Parties negotiate Central Maine Power rate hikes over next two years
AUGUSTA – Central Maine Power ratepayers will see more bill increases this summer, next January 1, July 2024 and January 2025, contingent on approval of the Maine Public Utilities Commission.
The increase on July 1, 2023, translates into a total overall bill increase of approximately 1.08% for CMP customers, or about $1.67 per month for an average residential customer using 550 kilowatt hours per month, according to a news release from the Maine Office of the Public Advocate.
A major driver of the company’s requested increase was its significant capital investment program. The company argued that it has made these investments to improve customer service.

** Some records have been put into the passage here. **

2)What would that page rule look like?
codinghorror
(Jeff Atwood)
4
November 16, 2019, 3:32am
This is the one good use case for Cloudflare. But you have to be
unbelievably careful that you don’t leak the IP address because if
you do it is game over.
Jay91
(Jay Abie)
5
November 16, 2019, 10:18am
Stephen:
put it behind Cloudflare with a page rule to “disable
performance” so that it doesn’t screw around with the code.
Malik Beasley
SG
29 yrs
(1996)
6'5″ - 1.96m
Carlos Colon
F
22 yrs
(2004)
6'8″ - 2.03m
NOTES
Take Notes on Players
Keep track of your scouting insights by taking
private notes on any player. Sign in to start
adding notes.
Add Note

The settlement calls for an increase of approximately $16.75 million on July 1, 2023, and additional step increases of the same amount on January 1 and July 1, 2024, and January 1, 2025.

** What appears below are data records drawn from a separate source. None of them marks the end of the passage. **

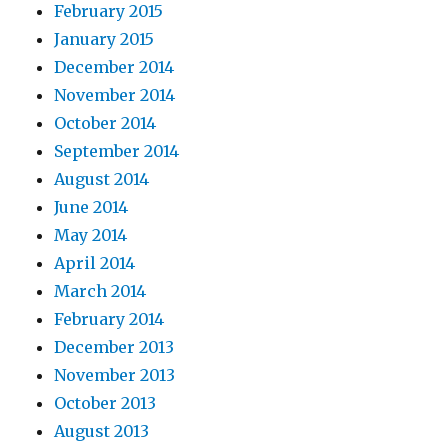
February 2015
January 2015
December 2014
November 2014
October 2014
September 2014
August 2014
June 2014
May 2014
April 2014
March 2014
February 2014
December 2013
November 2013
October 2013
August 2013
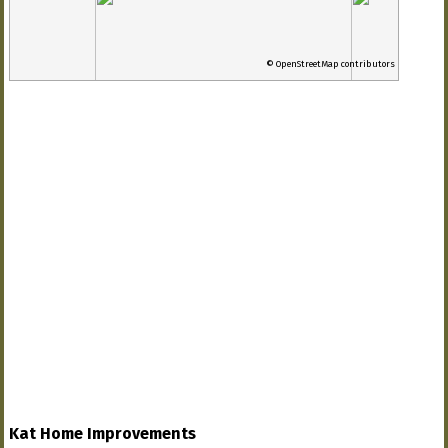
© OpenStreetMap contributors
Kat Home Improvements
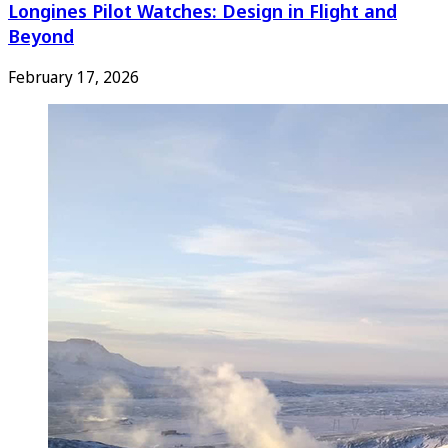
Longines Pilot Watches: Design in Flight and
Beyond
February 17, 2026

“The settlement is not perfect,” said Andrew Landry, Deputy Public Advocate, and chief negotiator for the OPA, in the release “But it represents a significant reduction from CMP’s initial request, which called for increases of $47.7 million in 2023, $27.7 million in 2024, and $23.4 million in 2025. CMP had also requested approval to defer the cost of certain investments for later recovery, but that would’ve contributed to even larger rate increases over the next two years. These deferral requests were eliminated as part of the settlement agreement.”
“To help ensure that such benefits are actually realized, the settlement agreement includes a provision that could impose financial penalties on the company if certain service quality levels are not achieved,” said Public Advocate William Harwood.
The settling parties include the Office of the Public Advocate (OPA), AARP Maine, Competitive Energy Services, Efficiency Maine Trust, Walmart, Nicholas Alexander, and the International Brotherhood of Electrical Workers Local 1837. Collectively, these parties represent a broad spectrum of consumer interests.
CMP’s initial request also had included significant increases related to charges imposed on it by its parent company and higher profit levels on capital investments, the release said. In the settlement, no increases are provided for CMP’s overall cost of capital or for parent company charges.